Microfluidic droplet generation at a tee intersection on a chip can be initiated or controlled by several approaches or factors such as balancing input pressures, channel intersection geometry, and surface tension at the interface. The latter offers an opportunity for fine control: input pressures for immiscible carrier and droplet fluids are nearly matched, and alteration of the surface tension and thus Laplace pressure at the interface meniscus will lead to on-demand droplet generation. Surface tension is a function of the chemical composition of the carrier and droplet fluids as well as temperature, so localised heating at the meniscus can enable fine control of droplet generation. On-chip resistive thermal heating works well, but has a slow response; laser cavitation is much faster, but requires expensive, delicate optically aligned off-chip instrumentation. The authors’ choice of on-chip microwave heating, shown at right above, has very rapid response times, is implemented with very simple (and cost-effective) microfabricated heating resonator electrodes, and affords precisely localised heating based on electrode design and chemically selective absorption of microwave energy by the aqueous droplet fluid (and not the carrier oil or PDMS device material).

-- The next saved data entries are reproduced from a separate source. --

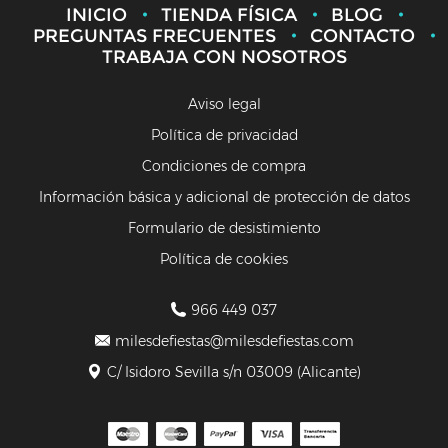
INICIO
TIENDA FÍSICA
BLOG
PREGUNTAS FRECUENTES
CONTACTO
TRABAJA CON NOSOTROS
Aviso legal
Política de privacidad
Condiciones de compra
Información básica y adicional de protección de datos
Formulario de desistimiento
Política de cookies
966 449 037
milesdefiestas@milesdefiestas.com
C/ Isidoro Sevilla s/n 03009 (Alicante)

Time-lapsed photographs of droplet generation of water (vertical channel) in carrier oil (horizontal channel) using their system are shown at right below; the curved black line is the electrode under the vertical channel. The research showed a relationship between applied microwave power and generation time, but with droplet sizes remaining at a constant ~1.8 nL in their 40 µm deep x 210 µm wide channels.
The advantage of repeatable, precisely controlled on-demand droplet generation for the many fields in which droplet-based microfluidics is used could be important. The fact that it should be manufacturable from different microfluidic device materials without expensive instrumentation is a considerable advantage as well. The localised nature of the heating could also be beneficial in thermally sensitive assays where excessive and/or prolonged heating is detrimental.